KÖK HARFLER: ل و ن
ANLAM:
لَوَّنَ : Bir şeye renk vermek.
AÇIKLAMA:
xx
DİĞER BAZI TÜREVLER:
xx
KUR’ÂN’DA GEÇEN TÜREVLERİ:
Aşağıdaki tabloda Kur’ân’da geçen ve bu kökten gelen kelime türevleri, bunların gramatik adlandırılışları, Kur’ân’da kaç kere geçmiş olduğu belirtilmiş ve örnek bir ayet için, sûre/âyet numarası verilmiştir.
| Tür | Adet | Anlam | Örnek | Açıklama |
لَوْنٌ | isim | 9 | Renk | 2/69 | Çoğulu: أَلْوَانٌ |
| Toplam | 9 |
|
|
|
TÜRKÇEYE GEÇEN KELİMELER:
Aşağıdaki tabloda bu kökten Türkçeye geçmiş olan kelimeler, bunların Arapça yazılışları, Türkçe anlamları verilmiştir. Bu kelimelere günümüz Türkçesinde pek rastlanmaz. Daha çok Osmanlıca metinlerde görülmektedir.

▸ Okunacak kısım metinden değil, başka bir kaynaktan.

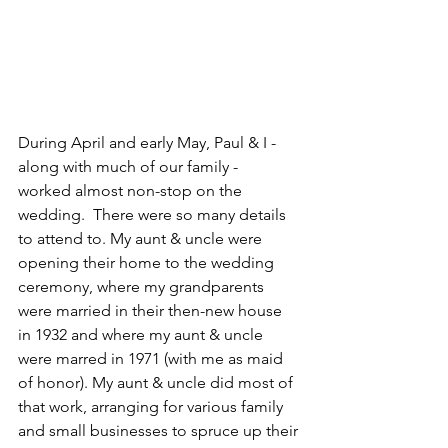
During April and early May, Paul & I - 
along with much of our family -  
worked almost non-stop on the 
wedding.  There were so many details 
to attend to. My aunt & uncle were 
opening their home to the wedding 
ceremony, where my grandparents 
were married in their then-new house 
in 1932 and where my aunt & uncle 
were marred in 1971 (with me as maid 
of honor). My aunt & uncle did most of 
that work, arranging for various family 
and small businesses to spruce up their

Levn | لَوْن | Renk, boya. Sıfat, nev’, çeşit, tür. Bir şeyi diğerinden ayıran alamet. | Çoğulu: Elvân |
Elvân | أَلْوَان | Renkler. Muhtelif görünüşler. | Levn’in çoğulu |
Telvîn | تَلْوِين | Renk verme. Boyama. |
|
Mülevvin | مُلَوِّن | Renk veren. |
|
Mülevven | مُلَوَّن | Renk renk, renkli. |
|
Televvün | تَلَوُّن | Renkten renge girme. Renk değiştirme. | Çoğulu: Televvünât |
Mütelevvin | مُتَلَوِّن | Televvün eden, renkli, boyalı. |
|
ÂYETLER:
DİKKAT! İncelediğimiz kökten gelen kelimeleri, Kur’an-ı Kerim’deki yerlerinde, yakın çevresindeki kelimelerle ilişkilerini gösterecek şekilde listeliyoruz. Uzun ayetlerin sadece bir bölümünü ele aldık. Bazı ayetlerin sadece bir kısmını gördüğümüz için, ayetler hakkında yanlış bir hüküm verilmemesi gerekir. Tamamını ele aldığımız ayetlerin meallerinin sonuna bir yıldız (*) işareti konmuştur.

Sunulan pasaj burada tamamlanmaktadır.